Rindu Tujuh


Di pemakaman tua di tepi kota, aku pernah melihat seorang perempuan renta duduk berjam-jam di depan batu nisan yang sudah hampir tertelan lumut. Ia tidak menangis, tidak pula berdoa. Ia hanya duduk diam, seolah tubuhnya sendiri telah menjadi penanda bahwa orang yang dikubur di bawah tanah itu masih memiliki seseorang yang menunggunya. Dari kejauhan aku menyadari: barangkali rindu adalah bentuk cinta yang paling setia kepada kematian, sebab ia tetap bertahan di antara yang hidup dan yang tak lagi ada.

Modernitas berusaha menyingkirkan kematian dari pandangan, mengasingkannya ke rumah sakit, menyembunyikannya di balik layar yang penuh citra muda dan segar. Namun rindu menolak pengasingan itu. Ia mengembalikan kematian ke pangkuan kehidupan, menjadikan kehilangan sebagai bagian dari denyut sehari-hari. Rindu tidak membiarkan kita lupa, melainkan menghadirkan yang tiada dalam cara paling halus: melalui ingatan, bayangan, dan hening.

Ada malam-malam ketika aku merasa kematian bukanlah akhir, melainkan pintu di mana rindu mulai bekerja dengan paling rajin. Mereka yang telah pergi tidak benar-benar meninggalkan kita; mereka berpindah tempat, dari dunia yang bisa disentuh ke dunia yang hanya bisa dirasakan. Rindu menjaga agar pintu itu tidak terkunci, agar roh mereka masih bisa keluar-masuk lewat celah mimpi, atau sekadar lewat dalam suara yang tiba-tiba muncul di kepala.
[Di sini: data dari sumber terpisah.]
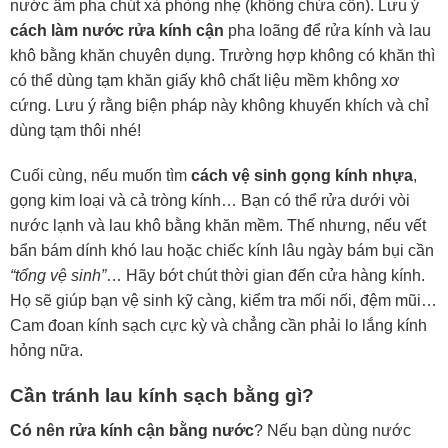
nước ấm pha chút xà phòng nhẹ (không chứa cồn). Lưu ý
cách làm nước rửa kính cận
pha loãng để rửa kính và lau
khô bằng khăn chuyên dụng. Trường hợp không có khăn thì
có thể dùng tạm khăn giấy khô chất liệu mềm không xơ
cứng. Lưu ý rằng biện pháp này không khuyến khích và chỉ
dùng tạm thôi nhé!
Cuối cùng, nếu muốn tìm
cách vệ sinh gọng kính nhựa
,
gọng kim loại và cả tròng kính… Bạn có thể rửa dưới vòi
nước lạnh và lau khô bằng khăn mềm. Thế nhưng, nếu vết
bẩn bám dính khó lau hoặc chiếc kính lâu ngày bám bụi cần
“tổng vệ sinh”
… Hãy bớt chút thời gian đến cửa hàng kính.
Họ sẽ giúp bạn vệ sinh kỹ càng, kiểm tra mối nối, đệm mũi…
Cam đoan kính sạch cực kỳ và chẳng cần phải lo lắng kính
hỏng nữa.
Cần tránh lau kính sạch bằng gì?
Có nên rửa kính cận bằng nước
? Nếu bạn dùng nước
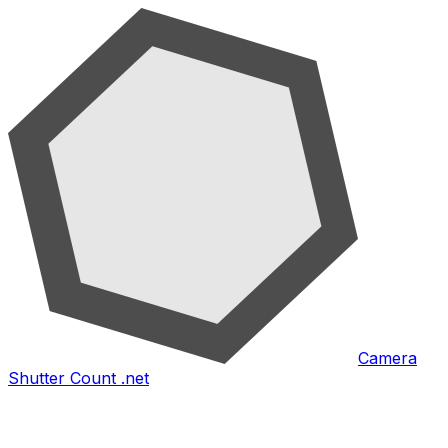
Camera
Shutter Count .net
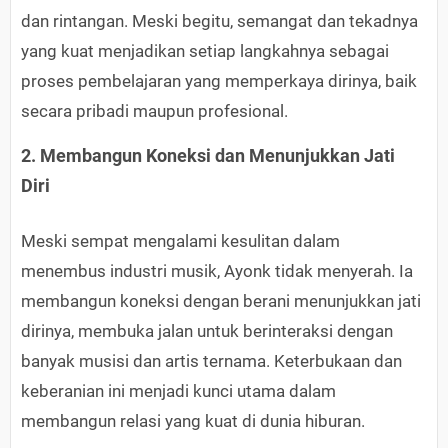
dan rintangan. Meski begitu, semangat dan tekadnya
yang kuat menjadikan setiap langkahnya sebagai
proses pembelajaran yang memperkaya dirinya, baik
secara pribadi maupun profesional.
2. Membangun Koneksi dan Menunjukkan Jati
Diri
Meski sempat mengalami kesulitan dalam
menembus industri musik, Ayonk tidak menyerah. Ia
membangun koneksi dengan berani menunjukkan jati
dirinya, membuka jalan untuk berinteraksi dengan
banyak musisi dan artis ternama. Keterbukaan dan
keberanian ini menjadi kunci utama dalam
membangun relasi yang kuat di dunia hiburan.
Maka aku percaya, rindu adalah perlawanan terakhir manusia terhadap kefanaan. Ia menolak tunduk pada batas kubur, menolak patuh pada logika tanah yang menelan tubuh. Selama rindu masih hidup, kematian tidak pernah mutlak. Dan mungkin itulah sebabnya rindu terasa begitu berat: karena ia membawa keabadian kecil di dalam dada manusia fana.